Would you reproduce, word for word, only the lines running from the top of the data through the line containing "32: (222, 53, 1.18)", and none of the pictures?

START Information provided

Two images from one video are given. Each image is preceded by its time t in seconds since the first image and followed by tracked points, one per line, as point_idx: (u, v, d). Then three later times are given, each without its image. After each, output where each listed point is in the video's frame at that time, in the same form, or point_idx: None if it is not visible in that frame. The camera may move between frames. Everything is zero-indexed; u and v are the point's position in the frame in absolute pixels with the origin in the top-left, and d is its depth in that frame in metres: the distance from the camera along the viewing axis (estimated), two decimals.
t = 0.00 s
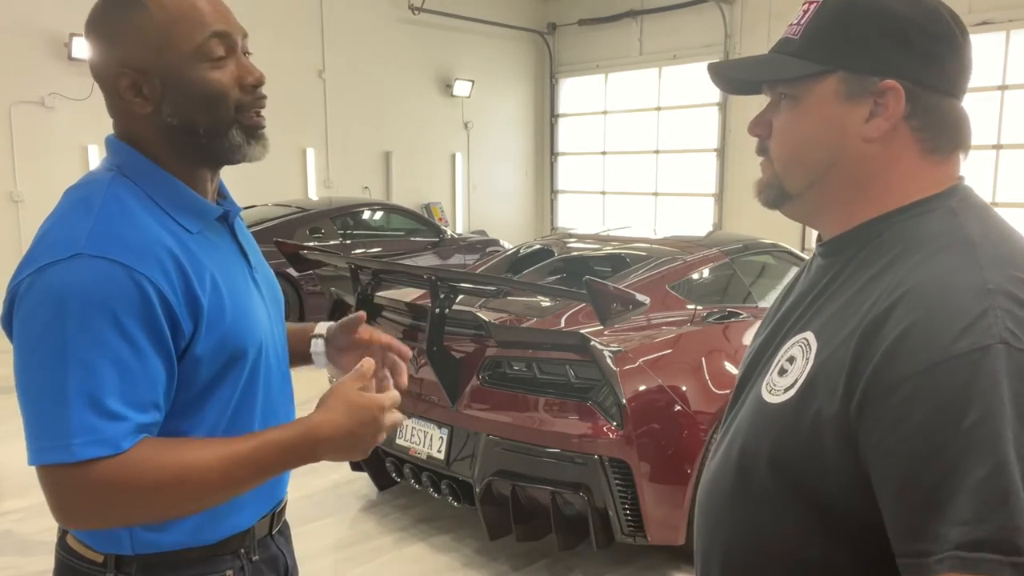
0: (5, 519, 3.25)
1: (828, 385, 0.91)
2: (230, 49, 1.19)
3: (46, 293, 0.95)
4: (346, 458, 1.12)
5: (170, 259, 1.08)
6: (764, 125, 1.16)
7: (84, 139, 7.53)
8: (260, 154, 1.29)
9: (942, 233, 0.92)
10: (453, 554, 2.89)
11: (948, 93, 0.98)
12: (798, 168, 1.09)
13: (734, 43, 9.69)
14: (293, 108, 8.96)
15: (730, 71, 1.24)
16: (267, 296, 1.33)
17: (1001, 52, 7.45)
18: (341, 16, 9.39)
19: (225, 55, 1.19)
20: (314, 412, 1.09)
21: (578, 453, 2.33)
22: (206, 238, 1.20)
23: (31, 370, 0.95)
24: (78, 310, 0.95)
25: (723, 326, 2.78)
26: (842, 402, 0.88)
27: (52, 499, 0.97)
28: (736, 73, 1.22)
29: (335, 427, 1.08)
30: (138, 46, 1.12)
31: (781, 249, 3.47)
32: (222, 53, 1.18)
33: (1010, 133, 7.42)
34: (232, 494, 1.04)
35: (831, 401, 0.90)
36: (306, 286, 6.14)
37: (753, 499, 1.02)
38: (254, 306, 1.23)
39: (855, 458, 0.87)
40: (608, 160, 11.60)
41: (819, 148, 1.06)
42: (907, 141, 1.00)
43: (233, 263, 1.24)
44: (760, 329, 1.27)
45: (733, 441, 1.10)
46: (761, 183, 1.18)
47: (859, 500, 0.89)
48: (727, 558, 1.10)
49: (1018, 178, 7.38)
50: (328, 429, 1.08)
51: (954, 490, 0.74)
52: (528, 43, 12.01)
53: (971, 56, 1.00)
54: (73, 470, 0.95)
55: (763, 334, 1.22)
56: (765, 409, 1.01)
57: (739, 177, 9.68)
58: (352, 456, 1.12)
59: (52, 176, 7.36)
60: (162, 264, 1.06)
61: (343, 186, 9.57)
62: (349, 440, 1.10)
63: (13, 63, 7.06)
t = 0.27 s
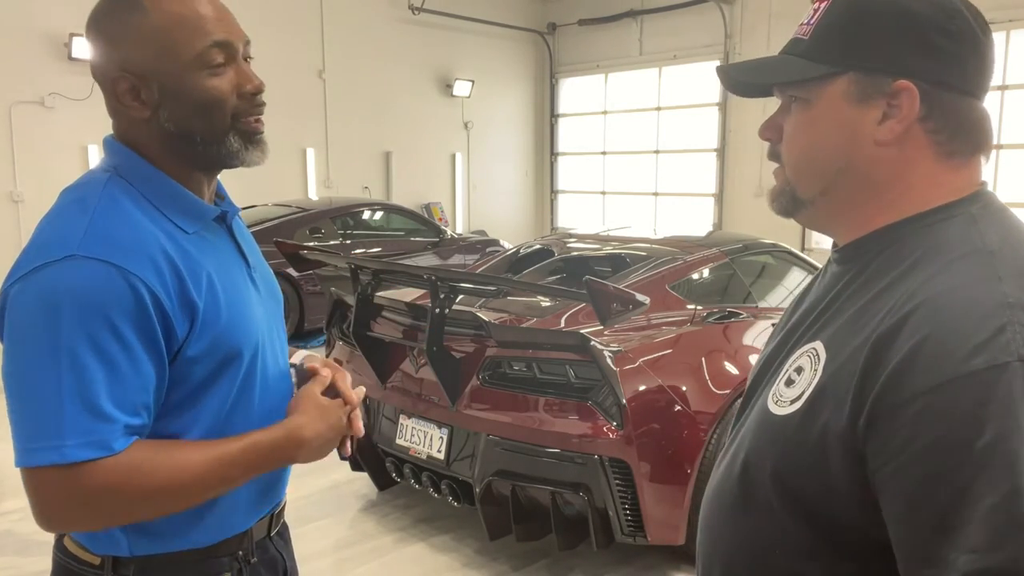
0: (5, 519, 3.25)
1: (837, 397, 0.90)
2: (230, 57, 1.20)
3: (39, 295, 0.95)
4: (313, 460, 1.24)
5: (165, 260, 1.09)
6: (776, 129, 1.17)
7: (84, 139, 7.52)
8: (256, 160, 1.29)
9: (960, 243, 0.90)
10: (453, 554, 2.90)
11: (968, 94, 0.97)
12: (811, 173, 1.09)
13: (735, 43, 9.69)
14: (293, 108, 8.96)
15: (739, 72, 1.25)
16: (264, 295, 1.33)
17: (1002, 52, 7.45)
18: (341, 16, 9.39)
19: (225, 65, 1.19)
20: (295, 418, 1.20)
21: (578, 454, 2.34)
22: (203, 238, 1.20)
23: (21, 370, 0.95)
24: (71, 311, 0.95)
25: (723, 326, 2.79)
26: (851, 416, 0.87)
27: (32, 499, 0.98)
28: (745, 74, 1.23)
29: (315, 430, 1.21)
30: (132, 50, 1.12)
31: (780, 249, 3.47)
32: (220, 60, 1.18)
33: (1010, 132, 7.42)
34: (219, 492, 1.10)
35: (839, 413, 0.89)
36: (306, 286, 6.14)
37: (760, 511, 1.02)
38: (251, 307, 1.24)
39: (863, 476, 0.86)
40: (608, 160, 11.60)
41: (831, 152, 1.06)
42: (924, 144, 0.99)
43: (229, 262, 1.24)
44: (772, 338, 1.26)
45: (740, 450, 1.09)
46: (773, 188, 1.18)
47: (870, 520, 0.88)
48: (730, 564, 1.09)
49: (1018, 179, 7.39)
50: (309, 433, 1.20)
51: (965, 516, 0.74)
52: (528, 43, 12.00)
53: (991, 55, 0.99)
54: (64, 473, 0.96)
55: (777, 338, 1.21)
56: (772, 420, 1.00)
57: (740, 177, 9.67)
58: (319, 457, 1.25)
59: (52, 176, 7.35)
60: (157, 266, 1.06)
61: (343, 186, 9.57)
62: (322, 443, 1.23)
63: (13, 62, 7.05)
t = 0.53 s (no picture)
0: (5, 519, 3.25)
1: (839, 408, 0.88)
2: (240, 66, 1.20)
3: (36, 295, 0.95)
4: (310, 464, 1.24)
5: (163, 261, 1.09)
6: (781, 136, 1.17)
7: (84, 139, 7.53)
8: (258, 164, 1.29)
9: (971, 250, 0.88)
10: (453, 554, 2.90)
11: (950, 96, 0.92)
12: (804, 183, 1.08)
13: (735, 43, 9.67)
14: (293, 108, 8.96)
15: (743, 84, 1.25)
16: (261, 295, 1.33)
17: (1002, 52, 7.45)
18: (341, 16, 9.39)
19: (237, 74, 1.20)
20: (292, 420, 1.20)
21: (578, 454, 2.34)
22: (200, 239, 1.20)
23: (19, 370, 0.95)
24: (69, 311, 0.95)
25: (723, 326, 2.79)
26: (854, 429, 0.85)
27: (28, 502, 0.98)
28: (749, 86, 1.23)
29: (312, 433, 1.21)
30: (138, 52, 1.12)
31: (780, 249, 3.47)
32: (231, 69, 1.19)
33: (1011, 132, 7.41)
34: (219, 495, 1.10)
35: (841, 426, 0.87)
36: (306, 286, 6.14)
37: (759, 521, 1.00)
38: (249, 308, 1.24)
39: (868, 492, 0.85)
40: (608, 160, 11.60)
41: (815, 161, 1.06)
42: (905, 150, 0.96)
43: (226, 262, 1.24)
44: (779, 344, 1.24)
45: (742, 458, 1.07)
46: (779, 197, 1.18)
47: (877, 537, 0.87)
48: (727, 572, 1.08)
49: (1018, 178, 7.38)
50: (307, 436, 1.20)
51: (966, 541, 0.74)
52: (528, 44, 12.00)
53: (992, 52, 0.92)
54: (61, 474, 0.96)
55: (785, 343, 1.20)
56: (775, 430, 0.98)
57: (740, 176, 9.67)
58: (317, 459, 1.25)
59: (52, 176, 7.36)
60: (155, 267, 1.06)
61: (343, 186, 9.57)
62: (320, 447, 1.23)
63: (13, 62, 7.05)
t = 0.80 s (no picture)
0: (5, 519, 3.25)
1: (826, 414, 0.86)
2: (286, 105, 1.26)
3: (20, 307, 0.95)
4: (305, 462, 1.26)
5: (151, 267, 1.07)
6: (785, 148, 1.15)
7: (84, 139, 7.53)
8: (253, 187, 1.27)
9: (962, 252, 0.85)
10: (453, 554, 2.90)
11: (906, 96, 0.89)
12: (798, 195, 1.05)
13: (734, 43, 9.67)
14: (293, 108, 8.96)
15: (744, 105, 1.23)
16: (254, 296, 1.32)
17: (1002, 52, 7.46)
18: (341, 15, 9.39)
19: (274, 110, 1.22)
20: (285, 420, 1.22)
21: (578, 454, 2.34)
22: (190, 241, 1.19)
23: (6, 381, 0.95)
24: (54, 323, 0.95)
25: (723, 326, 2.79)
26: (839, 435, 0.83)
27: (21, 512, 0.98)
28: (751, 107, 1.21)
29: (305, 432, 1.23)
30: (198, 64, 1.12)
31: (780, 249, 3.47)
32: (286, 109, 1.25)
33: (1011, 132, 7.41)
34: (212, 499, 1.11)
35: (827, 434, 0.85)
36: (306, 286, 6.14)
37: (753, 527, 0.97)
38: (241, 310, 1.23)
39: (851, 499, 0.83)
40: (608, 160, 11.61)
41: (798, 175, 1.04)
42: (873, 155, 0.93)
43: (218, 264, 1.23)
44: (783, 351, 1.19)
45: (740, 464, 1.04)
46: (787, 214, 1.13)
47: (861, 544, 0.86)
48: None
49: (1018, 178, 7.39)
50: (300, 435, 1.22)
51: (942, 547, 0.72)
52: (528, 43, 12.00)
53: (960, 46, 0.87)
54: (50, 486, 0.96)
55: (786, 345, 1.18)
56: (767, 435, 0.96)
57: (739, 176, 9.68)
58: (311, 457, 1.27)
59: (52, 176, 7.36)
60: (142, 273, 1.05)
61: (343, 186, 9.57)
62: (312, 446, 1.25)
63: (13, 62, 7.05)
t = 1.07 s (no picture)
0: (5, 519, 3.25)
1: (812, 412, 0.86)
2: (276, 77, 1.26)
3: (56, 299, 0.94)
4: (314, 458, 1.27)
5: (175, 262, 1.08)
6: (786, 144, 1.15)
7: (84, 139, 7.52)
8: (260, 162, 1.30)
9: (950, 252, 0.84)
10: (453, 554, 2.90)
11: (903, 97, 0.88)
12: (801, 194, 1.05)
13: (735, 43, 9.66)
14: (293, 108, 8.96)
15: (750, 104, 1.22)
16: (262, 293, 1.32)
17: (1002, 52, 7.45)
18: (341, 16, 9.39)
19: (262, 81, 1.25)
20: (296, 418, 1.24)
21: (578, 454, 2.34)
22: (207, 238, 1.18)
23: (34, 374, 0.94)
24: (86, 314, 0.95)
25: (722, 326, 2.80)
26: (823, 433, 0.83)
27: (44, 507, 0.97)
28: (756, 106, 1.19)
29: (316, 428, 1.25)
30: (195, 44, 1.14)
31: (780, 249, 3.47)
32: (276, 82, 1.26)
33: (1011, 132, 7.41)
34: (231, 493, 1.12)
35: (812, 432, 0.85)
36: (306, 286, 6.15)
37: (746, 526, 0.97)
38: (254, 308, 1.23)
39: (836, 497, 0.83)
40: (608, 160, 11.62)
41: (800, 173, 1.03)
42: (869, 156, 0.92)
43: (232, 262, 1.23)
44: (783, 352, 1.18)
45: (736, 464, 1.04)
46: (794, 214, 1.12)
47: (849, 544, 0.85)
48: None
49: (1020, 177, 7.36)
50: (311, 432, 1.24)
51: (917, 544, 0.72)
52: (528, 44, 12.00)
53: (957, 44, 0.85)
54: (81, 480, 0.95)
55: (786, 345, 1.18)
56: (761, 433, 0.95)
57: (739, 176, 9.67)
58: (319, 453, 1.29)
59: (52, 176, 7.36)
60: (169, 268, 1.06)
61: (343, 186, 9.57)
62: (322, 442, 1.27)
63: (13, 62, 7.05)
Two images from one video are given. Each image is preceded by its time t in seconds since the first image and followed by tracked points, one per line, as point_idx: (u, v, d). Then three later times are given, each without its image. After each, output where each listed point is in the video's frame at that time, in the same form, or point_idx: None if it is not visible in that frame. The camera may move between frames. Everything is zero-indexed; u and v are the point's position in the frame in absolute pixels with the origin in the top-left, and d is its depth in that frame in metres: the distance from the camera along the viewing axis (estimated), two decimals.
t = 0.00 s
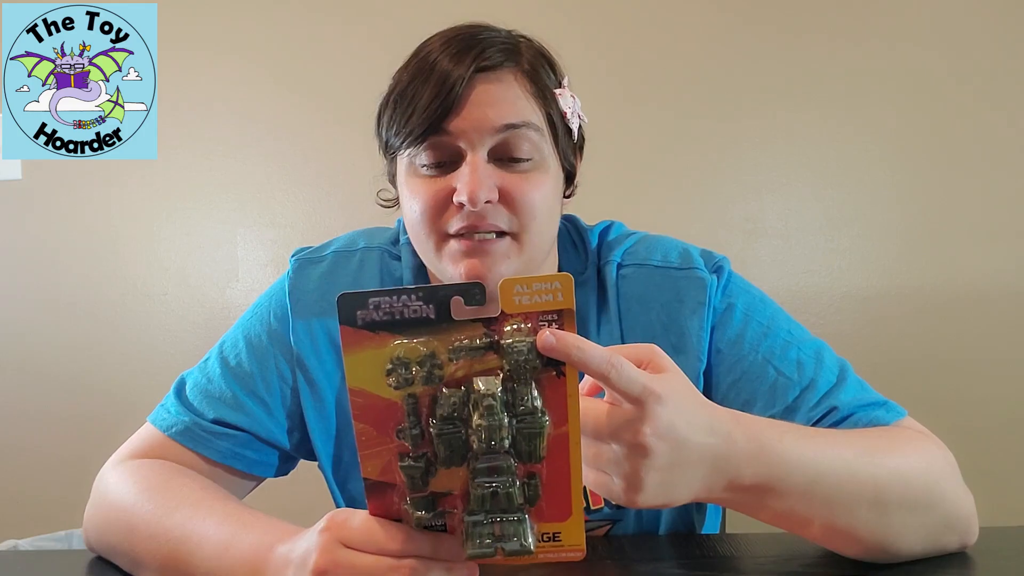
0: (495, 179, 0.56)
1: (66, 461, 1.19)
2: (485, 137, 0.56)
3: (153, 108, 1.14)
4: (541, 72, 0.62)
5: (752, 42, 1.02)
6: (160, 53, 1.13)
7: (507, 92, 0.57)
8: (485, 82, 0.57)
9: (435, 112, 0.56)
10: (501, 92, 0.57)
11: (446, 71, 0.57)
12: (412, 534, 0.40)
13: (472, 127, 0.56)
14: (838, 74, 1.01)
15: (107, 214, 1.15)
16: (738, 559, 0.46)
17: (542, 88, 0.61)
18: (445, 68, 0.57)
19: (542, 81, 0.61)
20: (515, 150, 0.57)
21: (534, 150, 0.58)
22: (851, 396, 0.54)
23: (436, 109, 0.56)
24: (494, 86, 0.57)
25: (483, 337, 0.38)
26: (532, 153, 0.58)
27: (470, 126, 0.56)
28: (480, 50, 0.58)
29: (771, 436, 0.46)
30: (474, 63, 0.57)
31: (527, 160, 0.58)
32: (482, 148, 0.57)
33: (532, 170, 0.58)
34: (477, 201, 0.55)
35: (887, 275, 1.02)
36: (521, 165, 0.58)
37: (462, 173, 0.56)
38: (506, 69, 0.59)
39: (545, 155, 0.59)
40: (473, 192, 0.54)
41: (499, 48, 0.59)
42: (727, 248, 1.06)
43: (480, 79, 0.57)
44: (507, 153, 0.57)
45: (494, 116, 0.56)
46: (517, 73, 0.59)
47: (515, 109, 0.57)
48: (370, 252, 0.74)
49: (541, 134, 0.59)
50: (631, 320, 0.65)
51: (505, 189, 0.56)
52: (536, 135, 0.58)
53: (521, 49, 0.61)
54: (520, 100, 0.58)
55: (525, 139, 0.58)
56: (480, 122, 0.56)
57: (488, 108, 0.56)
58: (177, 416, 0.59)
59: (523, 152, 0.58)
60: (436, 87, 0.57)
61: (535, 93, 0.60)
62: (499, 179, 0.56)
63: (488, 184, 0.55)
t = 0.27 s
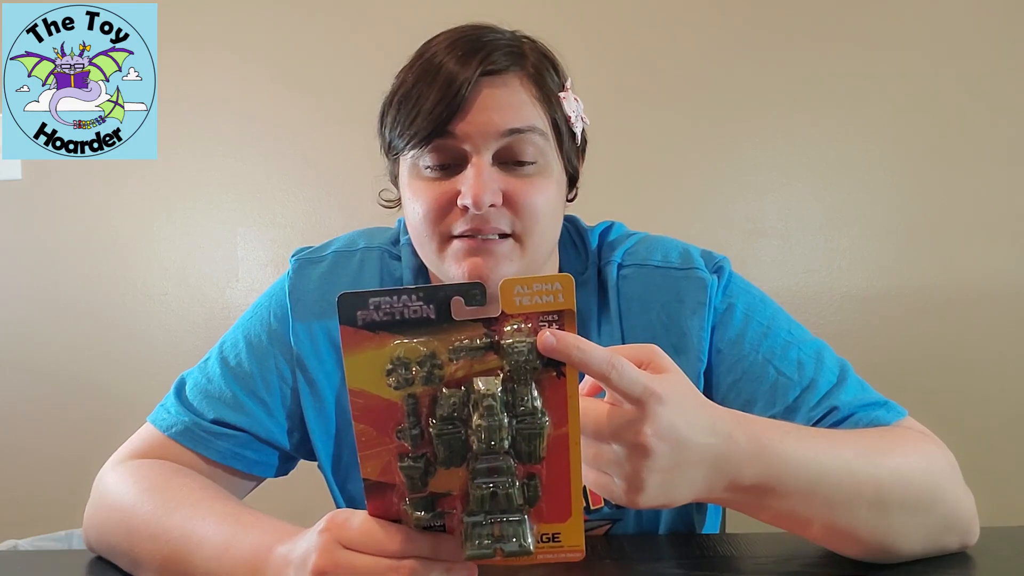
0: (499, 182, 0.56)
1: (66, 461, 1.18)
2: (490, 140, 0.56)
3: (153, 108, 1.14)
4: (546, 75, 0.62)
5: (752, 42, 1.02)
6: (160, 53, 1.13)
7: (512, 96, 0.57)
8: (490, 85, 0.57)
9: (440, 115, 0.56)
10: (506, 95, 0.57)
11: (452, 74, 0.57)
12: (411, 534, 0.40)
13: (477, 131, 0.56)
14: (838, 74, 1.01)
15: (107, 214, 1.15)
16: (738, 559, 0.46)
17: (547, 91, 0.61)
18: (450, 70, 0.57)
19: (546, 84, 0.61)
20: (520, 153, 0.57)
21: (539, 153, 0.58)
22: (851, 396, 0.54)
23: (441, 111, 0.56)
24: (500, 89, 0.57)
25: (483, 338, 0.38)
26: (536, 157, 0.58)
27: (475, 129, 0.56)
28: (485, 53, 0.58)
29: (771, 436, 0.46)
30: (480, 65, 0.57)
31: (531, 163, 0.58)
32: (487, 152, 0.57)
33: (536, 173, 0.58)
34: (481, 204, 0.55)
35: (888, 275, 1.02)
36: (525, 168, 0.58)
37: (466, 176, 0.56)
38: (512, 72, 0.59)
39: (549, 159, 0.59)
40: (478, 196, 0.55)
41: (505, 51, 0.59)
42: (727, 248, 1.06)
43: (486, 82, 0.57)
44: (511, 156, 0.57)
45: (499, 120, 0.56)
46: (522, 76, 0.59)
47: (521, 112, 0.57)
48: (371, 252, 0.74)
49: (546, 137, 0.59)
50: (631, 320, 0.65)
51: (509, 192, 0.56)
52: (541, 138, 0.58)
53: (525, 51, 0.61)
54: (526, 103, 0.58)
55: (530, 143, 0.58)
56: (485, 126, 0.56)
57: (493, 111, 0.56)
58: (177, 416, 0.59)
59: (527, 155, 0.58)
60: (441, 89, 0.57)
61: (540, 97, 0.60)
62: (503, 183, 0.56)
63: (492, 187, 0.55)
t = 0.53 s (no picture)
0: (503, 182, 0.56)
1: (66, 461, 1.18)
2: (493, 140, 0.56)
3: (153, 108, 1.14)
4: (548, 75, 0.62)
5: (752, 42, 1.02)
6: (160, 53, 1.13)
7: (515, 96, 0.57)
8: (494, 85, 0.57)
9: (443, 115, 0.56)
10: (509, 95, 0.57)
11: (455, 74, 0.57)
12: (411, 534, 0.40)
13: (481, 130, 0.56)
14: (838, 74, 1.01)
15: (107, 214, 1.15)
16: (738, 560, 0.46)
17: (549, 91, 0.61)
18: (453, 70, 0.57)
19: (549, 84, 0.61)
20: (523, 153, 0.57)
21: (541, 153, 0.58)
22: (851, 396, 0.53)
23: (444, 111, 0.56)
24: (503, 89, 0.57)
25: (483, 337, 0.38)
26: (539, 156, 0.58)
27: (479, 129, 0.56)
28: (488, 53, 0.58)
29: (771, 436, 0.46)
30: (483, 65, 0.57)
31: (534, 162, 0.58)
32: (490, 151, 0.57)
33: (539, 173, 0.58)
34: (485, 203, 0.55)
35: (888, 275, 1.02)
36: (528, 168, 0.58)
37: (470, 176, 0.56)
38: (515, 72, 0.59)
39: (552, 159, 0.59)
40: (481, 195, 0.54)
41: (507, 51, 0.59)
42: (727, 248, 1.06)
43: (489, 81, 0.57)
44: (514, 156, 0.57)
45: (503, 119, 0.56)
46: (525, 76, 0.59)
47: (523, 112, 0.57)
48: (371, 252, 0.74)
49: (549, 137, 0.59)
50: (632, 320, 0.65)
51: (513, 192, 0.56)
52: (544, 137, 0.58)
53: (528, 51, 0.61)
54: (529, 103, 0.58)
55: (533, 142, 0.58)
56: (489, 125, 0.56)
57: (496, 111, 0.56)
58: (177, 416, 0.59)
59: (530, 155, 0.58)
60: (444, 89, 0.57)
61: (542, 97, 0.60)
62: (507, 182, 0.56)
63: (495, 187, 0.55)
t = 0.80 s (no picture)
0: (507, 181, 0.56)
1: (66, 461, 1.18)
2: (498, 139, 0.56)
3: (153, 108, 1.14)
4: (552, 74, 0.62)
5: (753, 41, 1.02)
6: (160, 53, 1.13)
7: (521, 95, 0.57)
8: (498, 84, 0.57)
9: (448, 114, 0.56)
10: (514, 94, 0.57)
11: (460, 73, 0.57)
12: (409, 529, 0.40)
13: (486, 129, 0.56)
14: (838, 73, 1.01)
15: (107, 214, 1.15)
16: (739, 560, 0.46)
17: (553, 91, 0.61)
18: (458, 69, 0.57)
19: (552, 83, 0.61)
20: (526, 152, 0.57)
21: (545, 152, 0.58)
22: (852, 395, 0.53)
23: (449, 110, 0.56)
24: (508, 88, 0.57)
25: (484, 335, 0.38)
26: (542, 156, 0.58)
27: (484, 128, 0.56)
28: (492, 52, 0.58)
29: (771, 434, 0.46)
30: (488, 65, 0.57)
31: (537, 162, 0.58)
32: (495, 150, 0.56)
33: (542, 172, 0.58)
34: (490, 202, 0.55)
35: (888, 275, 1.01)
36: (532, 168, 0.58)
37: (474, 175, 0.56)
38: (520, 71, 0.59)
39: (555, 158, 0.59)
40: (487, 194, 0.54)
41: (512, 50, 0.59)
42: (727, 248, 1.06)
43: (493, 80, 0.57)
44: (518, 155, 0.57)
45: (508, 118, 0.56)
46: (530, 75, 0.59)
47: (528, 111, 0.57)
48: (369, 251, 0.74)
49: (553, 137, 0.59)
50: (633, 318, 0.65)
51: (517, 191, 0.56)
52: (548, 137, 0.58)
53: (532, 51, 0.61)
54: (534, 103, 0.58)
55: (537, 142, 0.58)
56: (494, 124, 0.56)
57: (502, 111, 0.56)
58: (176, 416, 0.59)
59: (534, 154, 0.58)
60: (449, 87, 0.56)
61: (546, 96, 0.60)
62: (511, 182, 0.56)
63: (500, 186, 0.55)
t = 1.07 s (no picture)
0: (512, 181, 0.56)
1: (66, 461, 1.18)
2: (504, 138, 0.56)
3: (153, 108, 1.14)
4: (557, 73, 0.62)
5: (753, 40, 1.02)
6: (160, 53, 1.13)
7: (526, 94, 0.57)
8: (504, 83, 0.57)
9: (452, 113, 0.56)
10: (520, 93, 0.57)
11: (466, 72, 0.56)
12: (399, 532, 0.40)
13: (492, 128, 0.56)
14: (838, 73, 1.01)
15: (107, 214, 1.15)
16: (739, 560, 0.46)
17: (558, 90, 0.61)
18: (463, 68, 0.57)
19: (558, 82, 0.61)
20: (531, 151, 0.57)
21: (550, 152, 0.58)
22: (855, 396, 0.53)
23: (453, 109, 0.56)
24: (514, 87, 0.57)
25: (477, 343, 0.38)
26: (547, 156, 0.58)
27: (491, 127, 0.56)
28: (498, 51, 0.58)
29: (776, 441, 0.44)
30: (494, 64, 0.57)
31: (542, 162, 0.58)
32: (500, 149, 0.56)
33: (547, 172, 0.58)
34: (495, 202, 0.55)
35: (889, 275, 1.01)
36: (537, 166, 0.58)
37: (480, 173, 0.56)
38: (526, 70, 0.58)
39: (559, 158, 0.59)
40: (491, 194, 0.55)
41: (518, 49, 0.59)
42: (727, 247, 1.05)
43: (499, 79, 0.57)
44: (524, 154, 0.57)
45: (514, 117, 0.56)
46: (535, 74, 0.59)
47: (534, 110, 0.57)
48: (367, 248, 0.74)
49: (558, 136, 0.59)
50: (635, 318, 0.65)
51: (521, 191, 0.56)
52: (553, 136, 0.58)
53: (537, 49, 0.61)
54: (540, 102, 0.58)
55: (542, 141, 0.58)
56: (500, 123, 0.56)
57: (508, 110, 0.56)
58: (175, 415, 0.59)
59: (539, 154, 0.58)
60: (454, 86, 0.56)
61: (552, 95, 0.60)
62: (516, 181, 0.56)
63: (505, 185, 0.55)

END Information provided

** Answer box **
Two images from one video are given. Each image is preceded by its time t in seconds since the first image and followed by tracked points, one per line, as point_idx: (u, v, d). Then three later times are given, each without its image. After each, output where each listed point is in the video's frame at that time, in the same form, or point_idx: None if it is not visible in that frame. The camera may move between frames. Everything is zero-indexed; u and v are the point's position in the frame in absolute pixels with the origin in the top-left, and d is its depth in that frame in metres: the distance from the camera along the viewing axis (estimated), two decimals.
t = 0.00 s
0: (5, 519, 3.25)
1: (828, 385, 0.91)
2: (230, 49, 1.19)
3: (46, 293, 0.95)
4: (346, 458, 1.12)
5: (170, 259, 1.08)
6: (764, 125, 1.16)
7: (84, 139, 7.53)
8: (260, 154, 1.29)
9: (942, 233, 0.92)
10: (453, 554, 2.89)
11: (948, 93, 0.98)
12: (798, 168, 1.09)
13: (734, 43, 9.69)
14: (293, 108, 8.96)
15: (730, 71, 1.24)
16: (267, 296, 1.33)
17: (1001, 52, 7.45)
18: (341, 16, 9.39)
19: (225, 55, 1.19)
20: (314, 412, 1.09)
21: (578, 453, 2.33)
22: (206, 238, 1.20)
23: (31, 370, 0.95)
24: (78, 310, 0.95)
25: (723, 326, 2.78)
26: (842, 402, 0.88)
27: (52, 499, 0.97)
28: (736, 73, 1.22)
29: (335, 427, 1.08)
30: (138, 46, 1.12)
31: (781, 249, 3.47)
32: (222, 53, 1.18)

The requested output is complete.